The Samaritan here is always qualified with the adjective “Good” because of his compassionate response to the unknown unfortunate traveller. This is exactly what Jesus expects of us and actually commands us all to do when He said to the lawyer: “Go and do likewise.” We are neighbours because we are human beings created in the image and likeness of God and not because we share close proximities, blood, language, race, religion and nation. The love we show to the people close to us is the same love we are expected to show to those who are far off. Love is in human nature because we were created in the and likeness of God, Who is love.

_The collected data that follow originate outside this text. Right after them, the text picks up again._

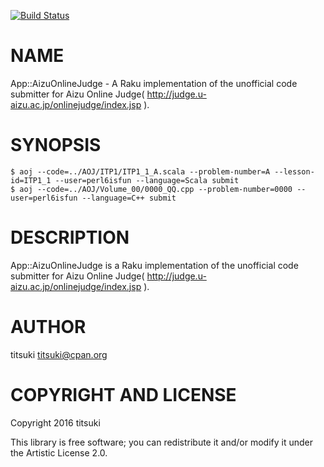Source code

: [![Build Status](https://travis-ci.com/titsuki/raku-App-AizuOnlineJudge.svg?branch=master)](https://travis-ci.com/titsuki/raku-App-AizuOnlineJudge)

NAME
====

App::AizuOnlineJudge - A Raku implementation of the unofficial code submitter for Aizu Online Judge( http://judge.u-aizu.ac.jp/onlinejudge/index.jsp ).

SYNOPSIS
========

    $ aoj --code=../AOJ/ITP1/ITP1_1_A.scala --problem-number=A --lesson-id=ITP1_1 --user=perl6isfun --language=Scala submit
    $ aoj --code=../AOJ/Volume_00/0000_QQ.cpp --problem-number=0000 --user=perl6isfun --language=C++ submit

DESCRIPTION
===========

App::AizuOnlineJudge is a Raku implementation of the unofficial code submitter for Aizu Online Judge( http://judge.u-aizu.ac.jp/onlinejudge/index.jsp ).

AUTHOR
======

titsuki <titsuki@cpan.org>

COPYRIGHT AND LICENSE
=====================

Copyright 2016 titsuki

This library is free software; you can redistribute it and/or modify it under the Artistic License 2.0.

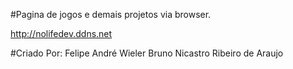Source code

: #Pagina de jogos e demais projetos via browser.

http://nolifedev.ddns.net

#Criado Por:
Felipe André Wieler
Bruno Nicastro Ribeiro de Araujo

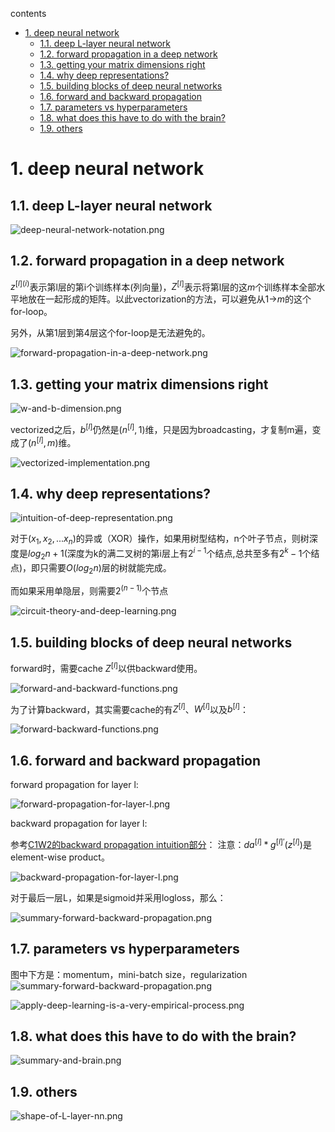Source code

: contents

<!-- TOC -->

- [1. deep neural network](#1-deep-neural-network)
    - [1.1. deep L-layer neural network](#11-deep-l-layer-neural-network)
    - [1.2. forward propagation in a deep network](#12-forward-propagation-in-a-deep-network)
    - [1.3. getting your matrix dimensions right](#13-getting-your-matrix-dimensions-right)
    - [1.4. why deep representations?](#14-why-deep-representations)
    - [1.5. building blocks of deep neural networks](#15-building-blocks-of-deep-neural-networks)
    - [1.6. forward and backward propagation](#16-forward-and-backward-propagation)
    - [1.7. parameters vs hyperparameters](#17-parameters-vs-hyperparameters)
    - [1.8. what does this have to do with the brain?](#18-what-does-this-have-to-do-with-the-brain)
    - [1.9. others](#19-others)

<!-- /TOC -->
# 1. deep neural network
## 1.1. deep L-layer neural network

![deep-neural-network-notation.png](../c1/imgs/deep-neural-network-notation.png)

## 1.2. forward propagation in a deep network

$z^{[l](i)}$表示第l层的第i个训练样本(列向量)，$Z^{[l]}$表示将第l层的这$m$个训练样本全部水平地放在一起形成的矩阵。以此vectorization的方法，可以避免从1->$m$的这个for-loop。

另外，从第1层到第4层这个for-loop是无法避免的。

![forward-propagation-in-a-deep-network.png](../c1/imgs/forward-propagation-in-a-deep-network.png)

## 1.3. getting your matrix dimensions right

![w-and-b-dimension.png](../c1/imgs/w-and-b-dimension.png)

vectorized之后，$b^{[l]}$仍然是$(n^{[l]},1)$维，只是因为broadcasting，才复制m遍，变成了$(n^{[l]},m)$维。

![vectorized-implementation.png](../c1/imgs/vectorized-implementation.png)

## 1.4. why deep representations?

![intuition-of-deep-representation.png](../c1/imgs/intuition-of-deep-representation.png)

对于$(x_1,x_2,...x_n)$的异或（XOR）操作，如果用树型结构，n个叶子节点，则树深度是$log_2n+1$(深度为k的满二叉树的第i层上有$2^{i-1}$个结点,总共至多有$2^k-1$个结点)，即只需要$O(log_2n)$层的树就能完成。

而如果采用单隐层，则需要$2^{(n-1)}$个节点

![circuit-theory-and-deep-learning.png](../c1/imgs/circuit-theory-and-deep-learning.png)

## 1.5. building blocks of deep neural networks

forward时，需要cache $Z^{[l]}$以供backward使用。

![forward-and-backward-functions.png](../c1/imgs/forward-and-backward-functions.png)

为了计算backward，其实需要cache的有$Z^{[l]}$、$W^{[l]}$以及$b^{[l]}$：

![forward-backward-functions.png](../c1/imgs/forward-backward-functions.png)

## 1.6. forward and backward propagation

forward propagation for layer l:

![forward-propagation-for-layer-l.png](../c1/imgs/forward-propagation-for-layer-l.png)

backward propagation for layer l:

参考[C1W2的backward propagation intuition部分](https://github.com/daiwk/dl.ai/blob/master/c1/c1w3.md#backpropagation-intuition)：
注意：$da^{[l]}*g^{[l]'}(z^{[l]})$是element-wise product。

![backward-propagation-for-layer-l.png](../c1/imgs/backward-propagation-for-layer-l.png)

对于最后一层L，如果是sigmoid并采用logloss，那么：

![summary-forward-backward-propagation.png](../c1/imgs/summary-forward-backward-propagation.png)

## 1.7. parameters vs hyperparameters

图中下方是：momentum，mini-batch size，regularization
![summary-forward-backward-propagation.png](../c1/imgs/parameters-vs-hyperparameters.png)

![apply-deep-learning-is-a-very-empirical-process.png](../c1/imgs/apply-deep-learning-is-a-very-empirical-process.png)

## 1.8. what does this have to do with the brain?

![summary-and-brain.png](../c1/imgs/summary-and-brain.png)

## 1.9. others

![shape-of-L-layer-nn.png](../c1/imgs/shape-of-L-layer-nn.png)
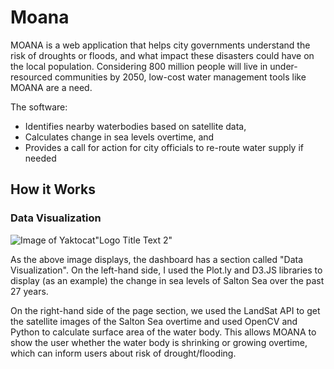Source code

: # Moana

MOANA is a web application that helps city governments understand the risk of droughts or floods, and what impact these disasters could have on the local population. Considering 800 million people will live in under-resourced communities by 2050, low-cost water management tools like MOANA are a need.

The software:
+ Identifies nearby waterbodies based on satellite data,
+ Calculates change in sea levels overtime, and
+ Provides a call for action for city officials to re-route water supply if needed

## How it Works

### Data Visualization

![Image of Yaktocat](https://octodex.github.com/images/yaktocat.png)"Logo Title Text 2"

As the above image displays, the dashboard has a section called "Data Visualization". On the left-hand side, I used the Plot.ly and D3.JS libraries to display (as an example) the change in sea levels of Salton Sea over the past 27 years.

On the right-hand side of the page section, we used the LandSat API to get the satellite images of the Salton Sea overtime and used OpenCV and Python to calculate surface area of the water body. This allows MOANA to show the user whether the water body is shrinking or growing overtime, which can inform users about risk of drought/flooding.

Let me conclude with these insights from the treasury of our fathers in the faith. St. Augustine offers this allegorical interpretation of the parable: “The whole human race, you see, is that man who is lying on the road, left there by bandits half dead, who was ignored by the passing priest and Levite, while the passing Samaritan stopped by him to take care of him … In this Samaritan the Lord Jesus Christ wanted us to see Himself.” We can also see ourselves in the man robbed: we have been robbed of our purity by the sin of our first parents, left unsaved by the law, but Christ came and took us up in our impurity, carried us into the Church, where we are washed with the waters of baptism, anointed with oil of the Sacraments and restored by His Death and Resurrection. This New Life is His gift to us all. Therefore, let us go and do like the Samaritan.